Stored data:
####################
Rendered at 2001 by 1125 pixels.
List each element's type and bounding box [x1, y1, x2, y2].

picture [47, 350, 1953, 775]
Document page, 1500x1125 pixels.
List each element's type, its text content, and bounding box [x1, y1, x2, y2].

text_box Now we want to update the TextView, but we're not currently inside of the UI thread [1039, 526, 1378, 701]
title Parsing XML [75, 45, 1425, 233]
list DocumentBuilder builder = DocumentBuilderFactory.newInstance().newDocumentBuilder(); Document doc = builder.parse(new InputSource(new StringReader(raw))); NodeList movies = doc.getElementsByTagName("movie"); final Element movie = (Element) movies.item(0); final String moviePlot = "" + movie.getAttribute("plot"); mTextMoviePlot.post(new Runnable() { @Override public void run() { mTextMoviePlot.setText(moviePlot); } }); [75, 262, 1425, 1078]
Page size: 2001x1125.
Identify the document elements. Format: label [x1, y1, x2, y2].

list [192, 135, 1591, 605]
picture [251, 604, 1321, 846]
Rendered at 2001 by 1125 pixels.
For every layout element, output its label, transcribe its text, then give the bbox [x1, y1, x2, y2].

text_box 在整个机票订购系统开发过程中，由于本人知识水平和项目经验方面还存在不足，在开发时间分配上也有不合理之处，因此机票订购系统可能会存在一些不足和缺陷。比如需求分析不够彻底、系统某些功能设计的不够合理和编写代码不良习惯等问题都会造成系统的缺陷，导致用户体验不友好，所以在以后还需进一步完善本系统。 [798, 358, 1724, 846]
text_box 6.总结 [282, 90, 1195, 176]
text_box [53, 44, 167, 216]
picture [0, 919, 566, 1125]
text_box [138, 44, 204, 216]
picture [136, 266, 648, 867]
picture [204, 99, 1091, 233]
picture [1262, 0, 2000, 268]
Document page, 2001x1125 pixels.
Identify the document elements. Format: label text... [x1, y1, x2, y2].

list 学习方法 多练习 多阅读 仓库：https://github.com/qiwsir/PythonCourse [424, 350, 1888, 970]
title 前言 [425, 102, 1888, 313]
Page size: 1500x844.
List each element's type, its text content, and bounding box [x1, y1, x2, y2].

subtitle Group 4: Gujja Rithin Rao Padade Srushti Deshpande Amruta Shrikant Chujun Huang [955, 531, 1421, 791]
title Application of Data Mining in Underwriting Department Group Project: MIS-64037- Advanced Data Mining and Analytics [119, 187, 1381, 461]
####################
Work to be completed: Copy out exactly the lines from the one containing "For every layout" through the last line above, keeping both end lines.

Final answer:
For every layout element, output its label, transcribe its text, then give the bbox [x1, y1, x2, y2].

text_box 在整个机票订购系统开发过程中，由于本人知识水平和项目经验方面还存在不足，在开发时间分配上也有不合理之处，因此机票订购系统可能会存在一些不足和缺陷。比如需求分析不够彻底、系统某些功能设计的不够合理和编写代码不良习惯等问题都会造成系统的缺陷，导致用户体验不友好，所以在以后还需进一步完善本系统。 [798, 358, 1724, 846]
text_box 6.总结 [282, 90, 1195, 176]
text_box [53, 44, 167, 216]
picture [0, 919, 566, 1125]
text_box [138, 44, 204, 216]
picture [136, 266, 648, 867]
picture [204, 99, 1091, 233]
picture [1262, 0, 2000, 268]
Document page, 2001x1125 pixels.
Identify the document elements. Format: label text... [x1, y1, x2, y2].

list 学习方法 多练习 多阅读 仓库：https://github.com/qiwsir/PythonCourse [424, 350, 1888, 970]
title 前言 [425, 102, 1888, 313]
Page size: 1500x844.
List each element's type, its text content, and bounding box [x1, y1, x2, y2].

subtitle Group 4: Gujja Rithin Rao Padade Srushti Deshpande Amruta Shrikant Chujun Huang [955, 531, 1421, 791]
title Application of Data Mining in Underwriting Department Group Project: MIS-64037- Advanced Data Mining and Analytics [119, 187, 1381, 461]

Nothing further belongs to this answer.